Le Monde des livres, 31 octobre 2014, par Xavier Houssin

Premiers et derniers émois

Romain, proche de la mort, se souvient du désir venu troubler son enfance. Un premier roman rare et poétique de Laure des Accords.

On dit de certains vieillards qu’ils retournent en enfance. Comme s’il fallait boucler la boucle, toucher le mur du plat de la main pour repartir en courant en arrière. Celui-là, dans sa chambre d’hôpital, à Nanterre, émiette du pain sec pour des oiseaux qui ne viendront jamais. Pas un battement d’ailes. Pas le moindre cui-cui. D’ailleurs, il vaut mieux se méfier des oiseaux. C’est écrit dans les contes. Ceux du Petit Poucet ont picoré le pain qu’il avait semé derrière lui sur sa route. On sait bien qu’il s’est perdu, avec ses frères, au plus noir de la forêt.

Derniers jours. Derniers moments. « Je suis inconsolable, je reste inconsolable. Ma main, ma vieille main enlace le poignet très maigre de Romain. Arrête, arrête avec les miettes, Romain, allons dans notre maison, dans notre maison, écarter le lierre et les liserons, nous oublierons que le cancer nous ronge, que nos os sont vieux et nos cheveux mal peignés. » Peut-on réinventer sa vie ? L’Envoleuse, le premier court roman de Laure des Accords explore à rebours les chemins de traverse. Les contre-allées de la mémoire.
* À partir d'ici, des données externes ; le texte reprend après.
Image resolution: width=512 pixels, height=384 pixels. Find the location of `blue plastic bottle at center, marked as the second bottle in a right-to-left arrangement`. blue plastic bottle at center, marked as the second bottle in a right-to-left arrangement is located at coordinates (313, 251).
Guillemette et Romain s’aiment depuis l’école. D’un amour sincère et profond qui, depuis le début, les protège, ensemble, des lourds silences, des violences, des deuils. De ce lointain, ils gardent aussi en partage un inexplicable secret. Le souvenir sans mots de leurs tout premiers troubles. De leurs tressaillements. Qu’ils attachent à celui d’une fille de leur classe : Gisèle, « la grosse Gisèle ». À son corps, à son visage. À sa présence, devenue étrangement obsédante avec le temps.

Sous la robe informe

Gisèle est lourde. Toute en cuisses, en ventre, en fesses. Elle a la peau laiteuse et molle. Sa jeunesse n’a pas d’âge. Elle déborde de ses 10 ans. Romain lui a tiré les cheveux qu’elle a longs, bruns, lisses, ramenés en queue de cheval raide et un peu luisante sur son gros cou. Il a tiré et il s’est enfui. Sans voir la tête qu’elle faisait. Il a juste imaginé. Comme Guillemette, qui ne peut s’empêcher d’essayer de deviner ce qui se cache sous la robe informe, en coton beige, de Gisèle. « Que se passe-t-il sous ce tissu, toujours le même ? Quelle douceur ? Quelle blancheur ? » Ils seraient bien en peine, chacun, de dire pourquoi tout cela les agite autant. À quoi tient cette sensation diffuse qui mélange en brouet le désir, le dégoût, la crainte et l’attirance. L’innocence et la cruauté brutale. La « grosse Gisèle » ne parle pas vraiment. Elle bâille. Et sa torpeur gagne le monde. L’autre jour, elle a volé un goûter dans un cartable. Avec elle, on apprend la désobéissance. On apprend à aimer ce qu’il ne faut pas faire. À se cacher. À faire semblant.

On ferait comme si : voilà à quoi jouent les enfants. D’un rien, ils s’inventent des histoires auxquelles ils croient vraiment. Des passions, des amours exclusives. Et paient en vrais chagrins leurs désillusions. Est-ce que l’on s’en souvient lorsque l’on devient grand ? Des cow-boys à lasso et des guerriers comanches massacrés sur le lino de la chambre. Des poupées, des cailloux ramassés, des dessins gribouillés qui ont tant d’importance ? Tortueuses réminiscences. L’Envoleuse est un texte rare, poétique. « Lorsque l’enfant était enfant,/ il ne savait pas qu’il était enfant », écrit Peter Handke. Ne restent que des miettes de nos existences. Que les années dispersent.